Mardi, le Sénat a examiné un texte de Bruno Retailleau (LR) qui vise à garantir un droit de visite pour les malades à l’hôpital et les résidents des Ehpad en le gravant dans le code de la santé publique et dans le code de l’action sociale et des familles. En fin de journée, il a été adopté à l’unanimité. «La crise sanitaire a mis en lumière un défaut d’humanité. Durant de longs mois, des personnes fragiles, malades, handicapées ont été laissées seules et privées de visites alors que ce lien avec leurs proches constitue pour certaines leur raison de vivre. Ce qu’ils ont vécu est inadmissible. C’est pourquoi il nous faut faire rentrer ce principe de civilisation dans la loi», plaide le chef de file des sénateurs LR. Afin de renforcer ce droit, le texte précise que les visites pourraient être refusées uniquement si le médecin estime qu’elles constituent une menace pour la santé du patient, celle des autres patients ou une «menace à l’ordre public». Tout refus devrait être motivé, notifié et l’inscription de ce droit dans la loi pourrait permettre des recours devant la justice.
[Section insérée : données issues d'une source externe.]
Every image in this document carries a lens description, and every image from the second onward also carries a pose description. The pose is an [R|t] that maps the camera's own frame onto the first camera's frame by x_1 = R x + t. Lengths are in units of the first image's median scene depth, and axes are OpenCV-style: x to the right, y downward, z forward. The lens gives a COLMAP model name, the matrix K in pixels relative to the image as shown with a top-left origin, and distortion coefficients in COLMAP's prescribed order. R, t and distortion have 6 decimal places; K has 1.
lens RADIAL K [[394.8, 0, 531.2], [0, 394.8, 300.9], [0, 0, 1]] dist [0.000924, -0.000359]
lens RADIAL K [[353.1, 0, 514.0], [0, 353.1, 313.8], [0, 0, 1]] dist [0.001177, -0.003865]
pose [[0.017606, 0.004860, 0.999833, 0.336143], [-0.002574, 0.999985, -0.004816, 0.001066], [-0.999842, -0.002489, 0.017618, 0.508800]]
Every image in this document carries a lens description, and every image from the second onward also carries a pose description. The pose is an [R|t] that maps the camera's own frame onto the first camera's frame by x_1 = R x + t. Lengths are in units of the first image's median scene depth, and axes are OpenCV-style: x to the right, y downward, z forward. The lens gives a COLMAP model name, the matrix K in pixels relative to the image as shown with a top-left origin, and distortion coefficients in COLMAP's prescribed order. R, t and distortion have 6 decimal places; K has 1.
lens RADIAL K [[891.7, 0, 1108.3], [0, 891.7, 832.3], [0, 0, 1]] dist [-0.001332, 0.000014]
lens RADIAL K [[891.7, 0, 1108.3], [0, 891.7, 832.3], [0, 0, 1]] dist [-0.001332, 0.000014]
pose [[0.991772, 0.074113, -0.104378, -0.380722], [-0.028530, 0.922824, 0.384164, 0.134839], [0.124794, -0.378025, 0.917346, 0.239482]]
Alors que de nombreuses personnes sont mortes seules durant la crise sanitaire, sans un dernier adieu de leurs proches, l’article 4 du texte pose le principe d’un droit de visite inconditionnel pour les personnes «en fin de vie» ou «dont l’état requiert des soins palliatifs». «Comment ne pas entendre la douleur de toutes les Antigone qui ont été privées d’un dernier adieu, amputées de leur deuil durant la crise sanitaire? La civilisation commence par le rite funéraire. Comment une société aussi avancée que la nôtre peut-elle l’interdire? C’est un devoir d’humanité», interpelle Bruno Retailleau.
Atteintes graves et persistantes
La défenseur des droits, Claire Hédon, a apporté son soutien à cette nouvelle «protection légale du droit de visite». Dans un avis sur le texte, elle relève en effet que la possibilité de recevoir des visites à l’hôpital «n’est pas affirmée explicitement» dans le droit français autrement que dans une circulaire de 2006. En mai dernier, son institution avait également alerté sur des atteintes graves et persistantes aux droits et libertés des résidents d’Ehpad, à commencer par «leur droit au maintien des liens familiaux».
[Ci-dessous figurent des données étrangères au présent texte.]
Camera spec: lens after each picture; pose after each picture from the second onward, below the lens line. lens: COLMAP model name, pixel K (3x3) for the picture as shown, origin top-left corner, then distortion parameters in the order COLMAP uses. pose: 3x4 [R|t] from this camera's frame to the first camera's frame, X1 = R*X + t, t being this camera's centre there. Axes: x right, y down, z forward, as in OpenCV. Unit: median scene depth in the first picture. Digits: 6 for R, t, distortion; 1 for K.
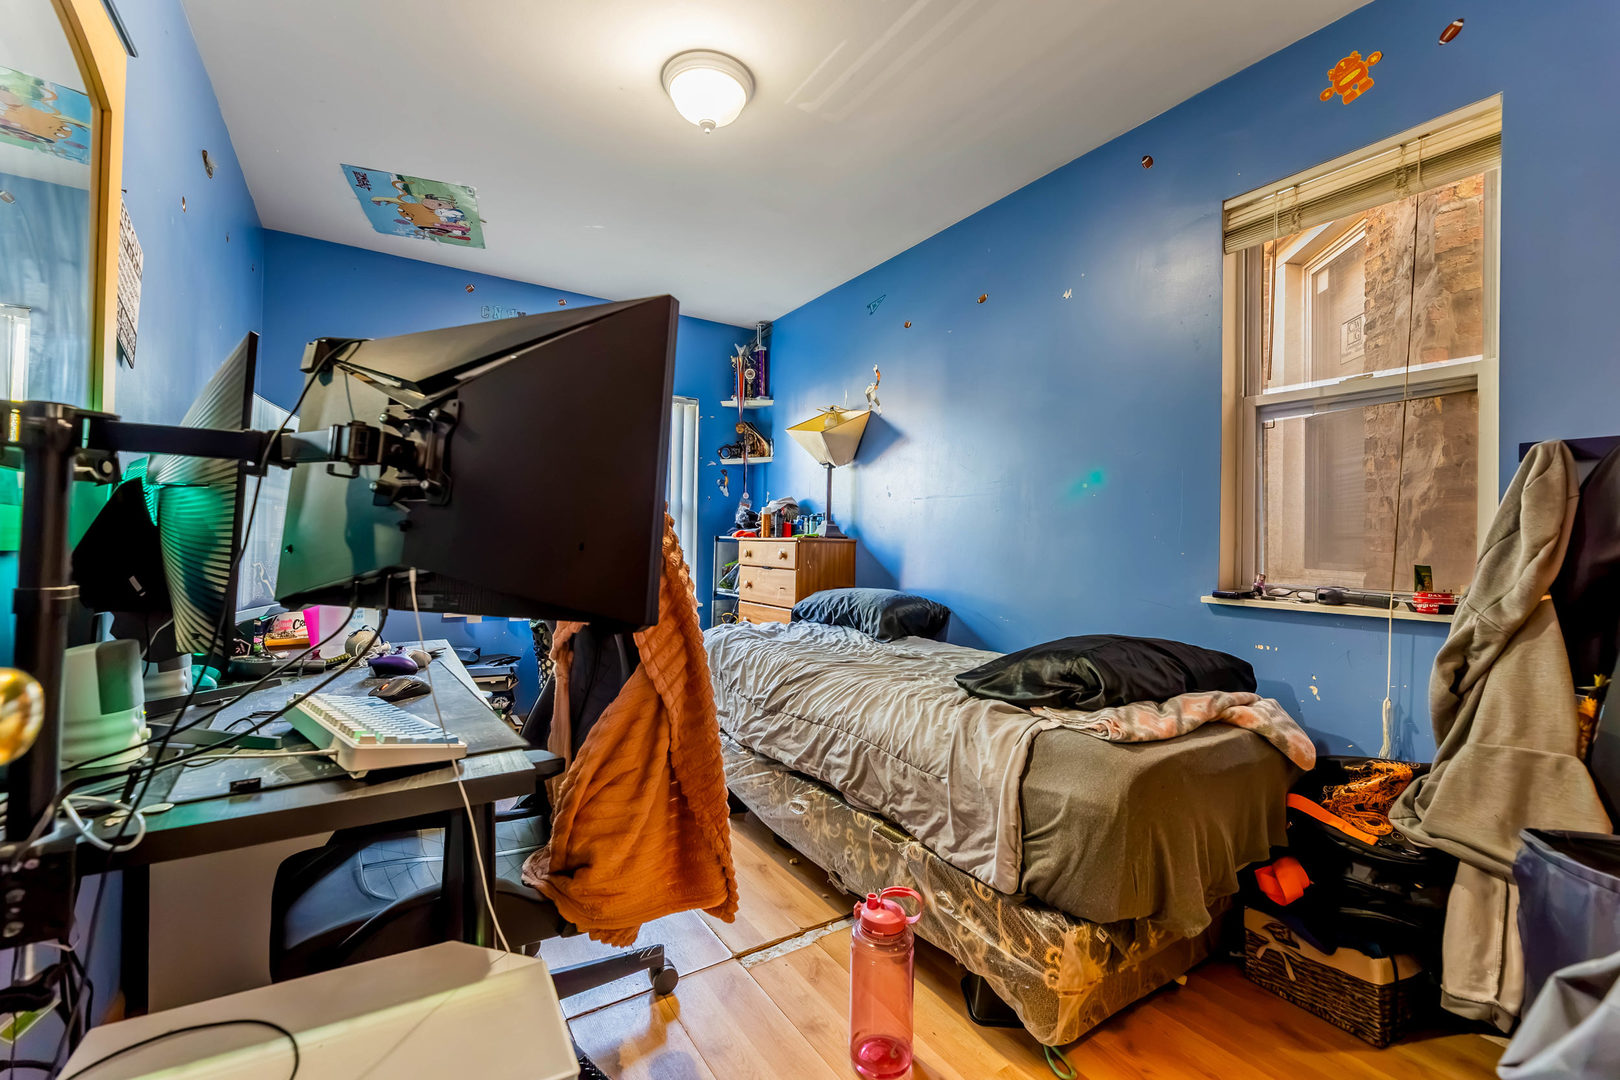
lens RADIAL K [[662.3, 0, 817.0], [0, 662.3, 539.4], [0, 0, 1]] dist [-0.000818, -0.000469]
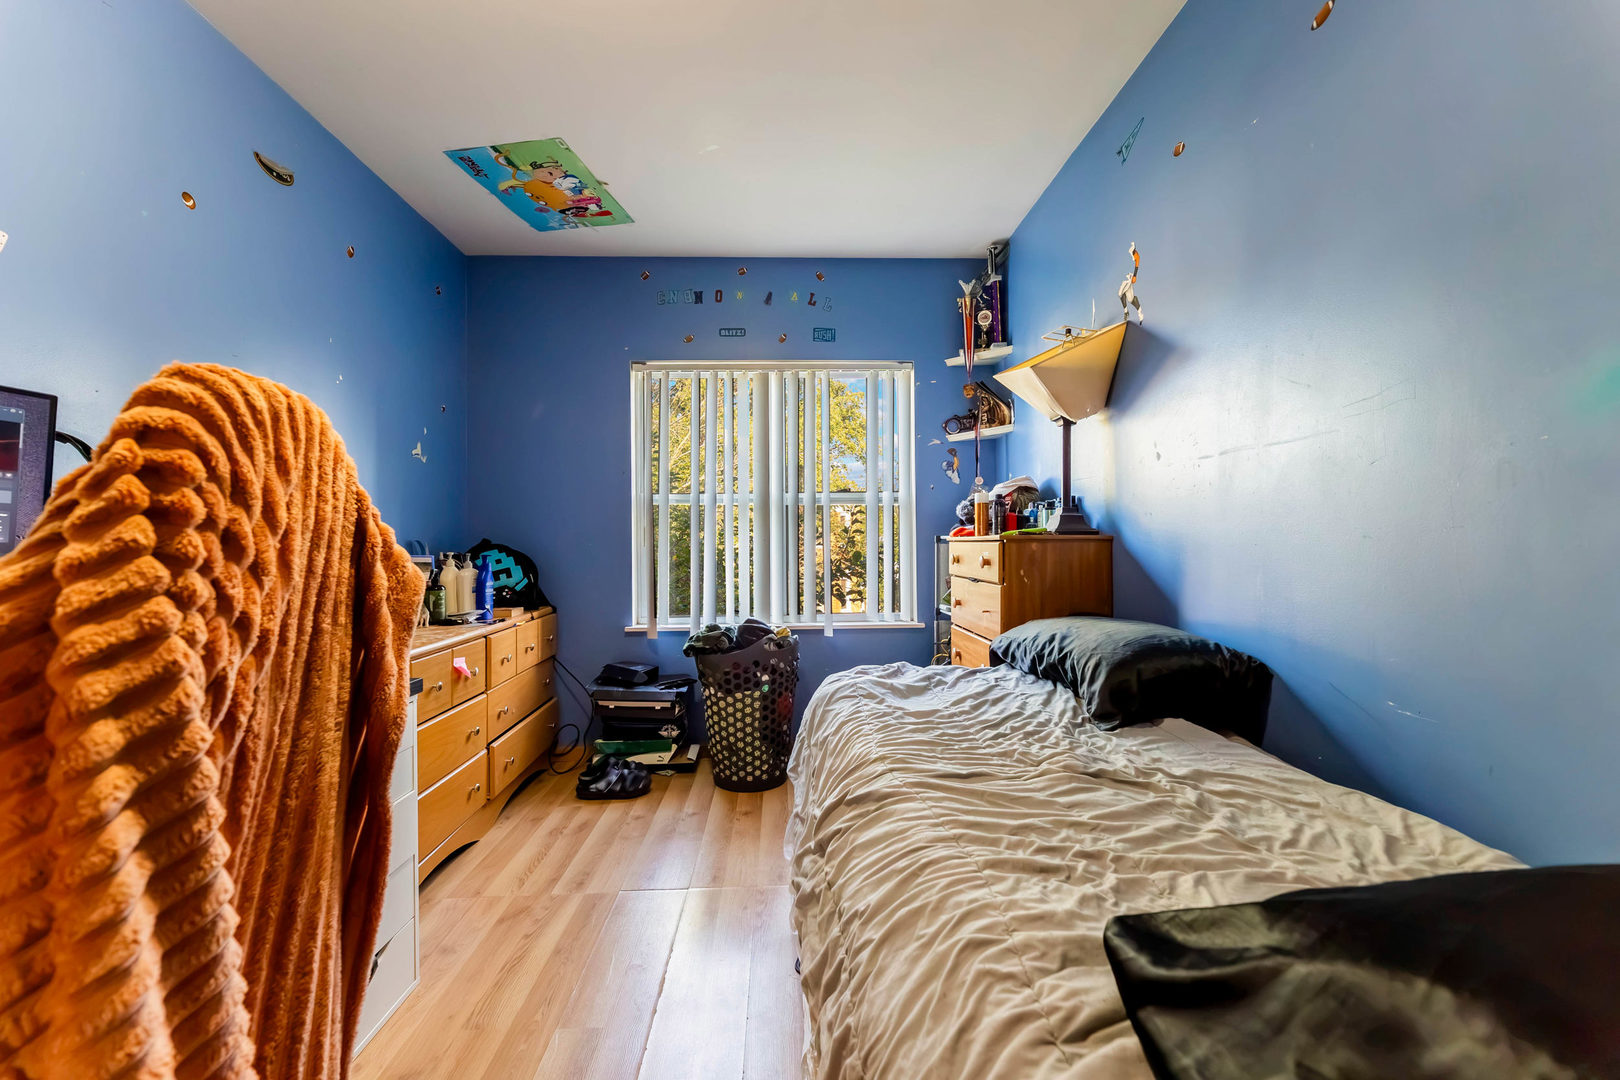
lens RADIAL K [[662.3, 0, 802.7], [0, 662.3, 534.0], [0, 0, 1]] dist [-0.000818, -0.000469]
pose [[0.852345, -0.028095, -0.522225, 0.132803], [0.022098, 0.999599, -0.017711, 0.003222], [0.522513, 0.003555, 0.852624, 0.318353]]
« Tous ceux qui ont vécu ces restrictions font partie des victimes collatérales de la gestion de cette crise. » Laurent Frémont, juriste.
Ce texte apparaît également comme l’aboutissement de longs mois de combat du collectif Tenir ta main - créé par la comédienne Stéphanie Bataille et du juriste Laurent Frémont - qui milite pour un droit de veiller ses proches hospitalisés. «Tous ceux qui ont vécu ces restrictions font partie des victimes collatérales de la gestion de cette crise. Ces interdictions de visites disproportionnées et arbitraires ont laissé des traumatismes profonds, notamment chez ceux qui n’ont pas pu faire de derniers adieux à un proche,souligne Laurent Frémont. Aujourd’hui, les conditions de visites se sont assouplies mais nous devons faire en sorte qu’une nouvelle vague ne referme pas les portes des hôpitaux et des Ehpad».
Reste à savoir quel sera le parcours législatif de ce texte dans un calendrier parlementaire serré. La loi grand âge, qui aurait pu accueillir ces mesures, a été abandonnée. Les sénateurs du groupe LR veulent tout de même croire que son thème transpartisan permettra un vote à l’Assemblée nationale.